Le modèle électrofaible
Le modèle électrofaible constitue l’un des piliers du modèle standard de la physique des particules. Il réalise une unification remarquable entre deux interactions fondamentales, l’électromagnétisme et l’interaction faible, dans un cadre théorique cohérent fondé sur la théorie quantique des champs. Formulé à la fin des années 1960 par Weinberg, Salam et Glashow, ce modèle représente une avancée conceptuelle majeure : pour la première fois, deux forces apparemment distinctes sont décrites par une seule théorie de jauge associée au groupe de symétrie SU(2) × U(1).

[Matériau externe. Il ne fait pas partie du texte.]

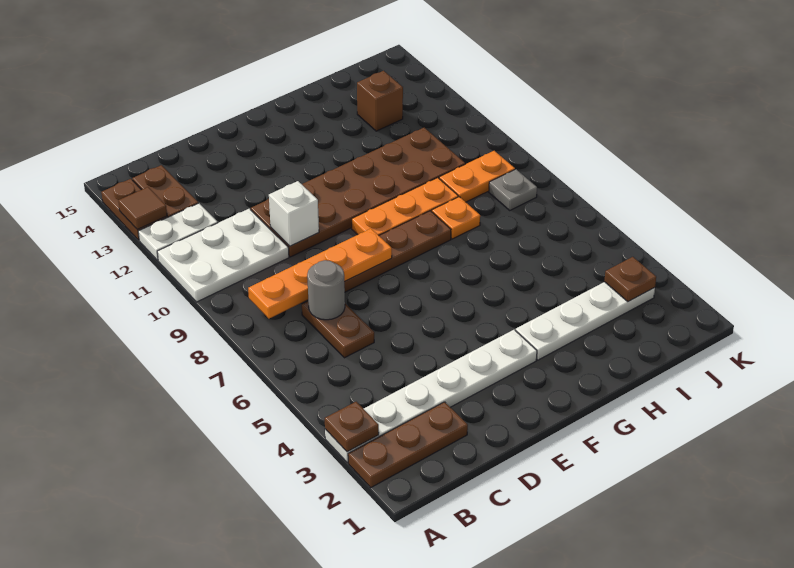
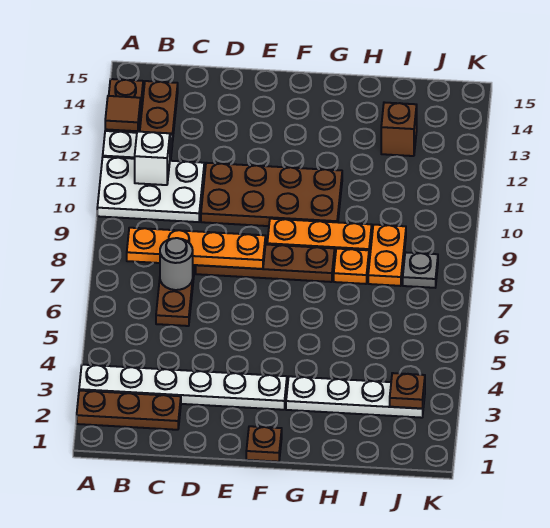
brown 1x1 plate [325,402,379,452] -> brown 1x1 plate moved to [246,426,282,462]
brown 2x6 plate [251,128,465,257] -> brown 2x4 plate [201,163,342,226]
white 1x1 brick [269,181,319,246] -> white 1x1 brick moved to [135,131,170,185]
orange 1x2 plate [439,151,515,202] -> orange 1x2 plate turned to [368,225,406,286]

Cette unification explique simultanément les interactions électromagnétiques, portées par le photon et responsables de la plupart des phénomènes à notre échelle, et les interactions faibles, qui régissent notamment la radioactivité bêta et de nombreuses transformations dans le monde subatomique. Les médiateurs de cette interaction faible sont les bosons W⁺, W⁻ et Z⁰, massifs grâce au mécanisme fondamental de brisure spontanée de symétrie, tandis que le photon reste sans masse. Cette idée, novatrice à l’époque, permet de relier les propriétés très différentes des particules observées à une symétrie unique et sous-jacente du Lagrangien électrofaible.
Le développement du modèle électrofaible s’inscrit dans une histoire scientifique où l’expérimentation et la théorie se répondent étroitement. Les premières études sur la radioactivité bêta, analysées par Fermi comme une interaction de contact, ont conduit à l’introduction des bosons W pour décrire les courants faibles chargés. La découverte des courants neutres dans les années 1970 a ensuite confirmé les prédictions de la théorie, soulignant la nécessité d’une formulation de jauge unifiée et l’introduction du mécanisme de Higgs, garantissant la cohérence mathématique et la renormalisabilité du modèle.
Sur le plan mathématique, le Lagrangien électrofaible repose sur un champ de Higgs scalaire complexe (doublet de SU(2)), les champs de jauge associés aux groupes SU(2) et U(1), et des termes de couplage des fermions au champ de Higgs via les couplages de Yukawa. La brisure spontanée de symétrie permet ainsi l’apparition des bosons W et Z massifs, tout en laissant le photon sans masse, illustrant comment une symétrie cachée peut déterminer des propriétés physiques très différentes des particules observées.
Le modèle électrofaible révèle également les caractéristiques uniques de l’interaction faible. Sa portée très courte, liée à la masse des bosons W et Z, et sa capacité à provoquer des changements de saveur, c’est-à-dire des transitions entre familles de quarks et de leptons, en font une interaction très particulière. Elle se distingue surtout par sa violation de la parité : elle agit uniquement sur les fermions de chiralité gauche et ne conserve pas certaines symétries fondamentales, comme la parité (P), la conjugaison de charge (C) ou la combinaison CP. Ces violations ont été observées expérimentalement, dès 1957 pour la parité et dans les désintégrations de mésons K⁰ pour la symétrie CP, offrant des indices précieux sur l’origine de l’asymétrie matière/antimatière dans l’Univers, même si le modèle standard ne peut encore l’expliquer complètement.
Le modèle électrofaible illustre de manière exemplaire comment la symétrie et sa rupture structurent le monde subatomique. Il représente un aboutissement majeur de la physique du XXe siècle, capable de décrire avec précision des phénomènes très divers, tout en restant incomplet, car il ne prend pas en compte l’interaction forte ni la gravitation, et n’explique pas certains phénomènes comme la masse des neutrinos. Étudier ce modèle permet néanmoins de comprendre comment des concepts abstraits de symétrie peuvent se traduire directement en propriétés physiques observables et en lois fondamentales qui gouvernent l’Univers à l’échelle microscopique.